Texto fornecido
□ □ □ □ □ □ □

CRÔNICAS

Expedição Priquita (I): A França dos amazonenses

Em: 31 de Maio de 1985 Visualizações: 4457
Expedição Priquita (I): A França dos amazonenses

Todas as quintas-feiras, à noite, até mesmo as moscas da Feira do Bagaço, na Compensa, em Manaus, deixam de voar para não fazer barulho. Polícia não bate, professor não protesta, jornalista não escreve, prefeito e governador não roubam, dedo-duro não delata e puxa-saco não berinha nem berinho. O que aconteceu? A epidemia de greves do ABC se alastrou pelo Amazonas? Não. Simplesmente, a cidade de Manaus, com o peito cheio de orgulho verde-amarelo, da cor do tucupi, retém a respiração, com os olhos grudados na televisão para conhecer a “Amazônia de Cousteau” transmitida pela TV Globo.

Esta enorme expectativa tem razão de ser. O oceanógrafo e ex-oficial da marinha francesa, Jacques Cousteau, durante ano e meio percorreu o rio Amazonas a bordo do Calypso, um navio-laboratório, acompanhado de várias embarcações de apoio, hidroavião, helicóptero, três caminhões, um deles anfíbio. Gastou o equivalente a Cr$ 40.000.000.000 (quarenta bilhões de cruzeiros) para mostrar ao mundo o que é que a Amazônia tem. E já que custou tanto dinheiro, a população está esperando ver um inventário completo da Amazônia profunda e verdadeira. Se com alguns tostões o cineasta Silvino Santos, em 1922, nos deu a obra-prima “No País das Amazonas”, o que podemos esperar de Cousteau com 40 bilhões?

Encontro das águas

Nós queremos ver refletida na “Amazônia de Cousteau” a nossa própria imagem, como se estivéssemos diante de um espelho. De repente, na primeira série, Manaus inteira estremece diante de uma imagem sombreada. A Amazônia entra em cena? Ainda não. Quem aparece é o comandante francês Jacques Cousteau, de perfil, com seu nariz de ave de rapina e sua cara de “cientista arrojado” na voz em off de Sérgio Chapelain, cuja emoção parece sincera:

- Veja no próximo segmento imagens de Cousteau que mostra como as águas do rio Negro não se misturam com as do Solimões.

Foi tchaca-tchaca na butchaca. Quem viu, viu. Quem não viu, perdeu. Depois de quatro minutos e 22 segundos de sabão-em-pó, blue-jeans, a caninha que desce, “olha meu estomanol, o melhor remédio do mundo”, disco da Vereda Tropical, propaganda da Fundação Roberto Marinho e uns 75 comerciais complementares, o comandante Cousteau começa, enfim, a nos mostrar um fato espantoso, já observado pelo frei Gaspar de Carvajal, em 1542, e ao longo de cinco séculos por centenas de viajantes, mas era a primeira vez mostrado por um francês numa tv brasileira.

- O rio Negro é Negro e o Solimões é amarelo como o tucupi. Mas – oh, céus – a água de um não se mistura com a do outro. Não há entre os dois, digamos assim, uma miscigenação. Impressionante!

□ □ □ □ □ □ □

Dados do exercício
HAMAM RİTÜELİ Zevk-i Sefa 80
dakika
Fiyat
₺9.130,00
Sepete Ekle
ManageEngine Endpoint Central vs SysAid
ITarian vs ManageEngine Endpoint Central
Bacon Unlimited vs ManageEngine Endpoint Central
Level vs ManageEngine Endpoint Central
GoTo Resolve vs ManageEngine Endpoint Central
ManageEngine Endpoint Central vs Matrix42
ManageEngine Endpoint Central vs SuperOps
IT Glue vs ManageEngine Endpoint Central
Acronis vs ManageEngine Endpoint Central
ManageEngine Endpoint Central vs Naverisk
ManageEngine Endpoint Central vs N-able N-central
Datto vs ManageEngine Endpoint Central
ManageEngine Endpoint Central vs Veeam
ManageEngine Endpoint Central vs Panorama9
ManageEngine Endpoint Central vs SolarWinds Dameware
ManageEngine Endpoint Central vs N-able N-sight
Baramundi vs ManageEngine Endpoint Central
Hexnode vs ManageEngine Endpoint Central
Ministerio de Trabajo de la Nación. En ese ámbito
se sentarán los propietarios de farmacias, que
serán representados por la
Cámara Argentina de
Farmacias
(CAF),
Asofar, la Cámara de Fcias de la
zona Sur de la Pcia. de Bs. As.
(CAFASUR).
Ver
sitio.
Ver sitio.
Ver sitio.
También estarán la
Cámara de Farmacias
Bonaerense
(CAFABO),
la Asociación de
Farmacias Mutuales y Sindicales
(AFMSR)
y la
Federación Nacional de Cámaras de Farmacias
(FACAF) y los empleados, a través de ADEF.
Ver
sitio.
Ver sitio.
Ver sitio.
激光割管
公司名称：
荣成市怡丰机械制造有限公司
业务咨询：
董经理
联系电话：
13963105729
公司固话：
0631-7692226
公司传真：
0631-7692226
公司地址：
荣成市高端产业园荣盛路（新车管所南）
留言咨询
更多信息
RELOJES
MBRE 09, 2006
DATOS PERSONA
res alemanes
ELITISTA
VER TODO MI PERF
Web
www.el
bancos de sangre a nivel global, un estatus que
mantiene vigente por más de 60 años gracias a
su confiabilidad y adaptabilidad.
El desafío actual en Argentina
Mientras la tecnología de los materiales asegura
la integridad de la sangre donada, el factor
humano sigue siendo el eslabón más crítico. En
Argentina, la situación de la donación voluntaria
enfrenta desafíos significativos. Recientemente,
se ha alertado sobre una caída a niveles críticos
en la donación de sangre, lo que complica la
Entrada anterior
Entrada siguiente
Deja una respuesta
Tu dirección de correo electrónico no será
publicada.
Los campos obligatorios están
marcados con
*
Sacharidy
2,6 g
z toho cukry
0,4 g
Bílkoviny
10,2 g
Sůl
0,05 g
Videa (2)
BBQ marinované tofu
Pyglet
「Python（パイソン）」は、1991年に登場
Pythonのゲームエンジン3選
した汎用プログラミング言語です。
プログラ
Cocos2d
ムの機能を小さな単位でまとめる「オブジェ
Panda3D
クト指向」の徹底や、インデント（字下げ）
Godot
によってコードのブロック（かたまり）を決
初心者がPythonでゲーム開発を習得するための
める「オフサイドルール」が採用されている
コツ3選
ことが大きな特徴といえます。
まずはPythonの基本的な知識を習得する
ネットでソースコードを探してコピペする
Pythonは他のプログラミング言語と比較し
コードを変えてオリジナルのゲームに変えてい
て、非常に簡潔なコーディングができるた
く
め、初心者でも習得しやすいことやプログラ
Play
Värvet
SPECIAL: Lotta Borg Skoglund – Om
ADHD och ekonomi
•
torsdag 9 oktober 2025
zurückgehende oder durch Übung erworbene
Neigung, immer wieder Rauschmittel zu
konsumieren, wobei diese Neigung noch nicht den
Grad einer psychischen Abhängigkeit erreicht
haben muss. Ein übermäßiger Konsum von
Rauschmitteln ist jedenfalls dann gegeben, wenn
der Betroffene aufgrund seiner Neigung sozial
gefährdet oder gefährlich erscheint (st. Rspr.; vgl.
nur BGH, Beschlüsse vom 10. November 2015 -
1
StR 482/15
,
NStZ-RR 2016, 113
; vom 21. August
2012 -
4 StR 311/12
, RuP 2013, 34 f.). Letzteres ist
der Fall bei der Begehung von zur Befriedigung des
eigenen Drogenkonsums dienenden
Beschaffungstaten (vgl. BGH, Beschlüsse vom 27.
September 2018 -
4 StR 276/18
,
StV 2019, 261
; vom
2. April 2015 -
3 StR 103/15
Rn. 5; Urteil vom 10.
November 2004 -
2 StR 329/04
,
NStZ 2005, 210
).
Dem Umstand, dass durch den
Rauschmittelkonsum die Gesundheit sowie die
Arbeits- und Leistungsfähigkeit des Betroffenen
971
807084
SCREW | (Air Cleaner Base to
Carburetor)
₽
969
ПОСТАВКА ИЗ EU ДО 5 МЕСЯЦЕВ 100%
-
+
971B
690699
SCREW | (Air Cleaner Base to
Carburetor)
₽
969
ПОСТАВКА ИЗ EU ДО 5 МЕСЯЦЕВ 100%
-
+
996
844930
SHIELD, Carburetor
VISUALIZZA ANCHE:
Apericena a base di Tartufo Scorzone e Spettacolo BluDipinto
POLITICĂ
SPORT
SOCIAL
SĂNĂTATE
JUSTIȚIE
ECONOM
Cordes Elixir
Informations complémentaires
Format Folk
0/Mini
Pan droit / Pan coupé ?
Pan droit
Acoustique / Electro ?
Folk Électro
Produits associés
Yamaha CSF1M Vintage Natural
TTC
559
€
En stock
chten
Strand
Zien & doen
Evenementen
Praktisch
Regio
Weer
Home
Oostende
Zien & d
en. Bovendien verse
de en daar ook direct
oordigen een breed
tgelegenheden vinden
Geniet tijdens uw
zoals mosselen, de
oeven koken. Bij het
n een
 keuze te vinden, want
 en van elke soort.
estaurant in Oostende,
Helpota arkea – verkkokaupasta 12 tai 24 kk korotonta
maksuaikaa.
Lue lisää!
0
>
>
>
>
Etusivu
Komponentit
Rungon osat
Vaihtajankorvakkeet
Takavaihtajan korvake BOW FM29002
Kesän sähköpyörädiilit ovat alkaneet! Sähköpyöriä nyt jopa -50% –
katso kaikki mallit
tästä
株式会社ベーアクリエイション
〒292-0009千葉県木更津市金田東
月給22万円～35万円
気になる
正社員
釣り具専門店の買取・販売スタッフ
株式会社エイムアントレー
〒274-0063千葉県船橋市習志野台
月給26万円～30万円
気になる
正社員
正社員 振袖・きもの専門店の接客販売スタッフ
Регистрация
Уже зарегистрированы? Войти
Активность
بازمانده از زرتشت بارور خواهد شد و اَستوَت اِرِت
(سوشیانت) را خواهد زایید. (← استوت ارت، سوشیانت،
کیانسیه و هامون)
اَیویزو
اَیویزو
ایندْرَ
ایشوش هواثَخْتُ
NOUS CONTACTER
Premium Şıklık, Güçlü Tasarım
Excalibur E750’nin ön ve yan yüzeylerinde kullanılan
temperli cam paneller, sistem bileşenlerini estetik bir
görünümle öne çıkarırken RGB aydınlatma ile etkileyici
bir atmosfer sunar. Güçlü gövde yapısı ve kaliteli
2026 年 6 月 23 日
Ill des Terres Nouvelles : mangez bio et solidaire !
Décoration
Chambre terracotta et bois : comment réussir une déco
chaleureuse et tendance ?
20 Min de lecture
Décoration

□ □ □ □ □ □ □

Questões de estudo
1. Transcreva literalmente o trecho da crônica sobre a "Amazônia de Cousteau" que se inicia nas palavras "- Veja no próximo" e termina em "uma miscigenação. Impressionante!".
2. Converta em lista numerada as linhas dos registros, do início deles até a linha que contém "IT Glue vs ManageEngine Endpoint Central", com ambas as extremidades incluídas. Omita as linhas em branco.

Respostas por item
1.
- Veja no próximo segmento imagens de Cousteau que mostra como as águas do rio Negro não se misturam com as do Solimões.

Foi tchaca-tchaca na butchaca. Quem viu, viu. Quem não viu, perdeu. Depois de quatro minutos e 22 segundos de sabão-em-pó, blue-jeans, a caninha que desce, “olha meu estomanol, o melhor remédio do mundo”, disco da Vereda Tropical, propaganda da Fundação Roberto Marinho e uns 75 comerciais complementares, o comandante Cousteau começa, enfim, a nos mostrar um fato espantoso, já observado pelo frei Gaspar de Carvajal, em 1542, e ao longo de cinco séculos por centenas de viajantes, mas era a primeira vez mostrado por um francês numa tv brasileira.

- O rio Negro é Negro e o Solimões é amarelo como o tucupi. Mas – oh, céus – a água de um não se mistura com a do outro. Não há entre os dois, digamos assim, uma miscigenação. Impressionante!

2.
1. HAMAM RİTÜELİ Zevk-i Sefa 80
2. dakika
3. Fiyat
4. ₺9.130,00
5. Sepete Ekle
6. ManageEngine Endpoint Central vs SysAid
7. ITarian vs ManageEngine Endpoint Central
8. Bacon Unlimited vs ManageEngine Endpoint Central
9. Level vs ManageEngine Endpoint Central
10. GoTo Resolve vs ManageEngine Endpoint Central
11. ManageEngine Endpoint Central vs Matrix42
12. ManageEngine Endpoint Central vs SuperOps
13. IT Glue vs ManageEngine Endpoint Central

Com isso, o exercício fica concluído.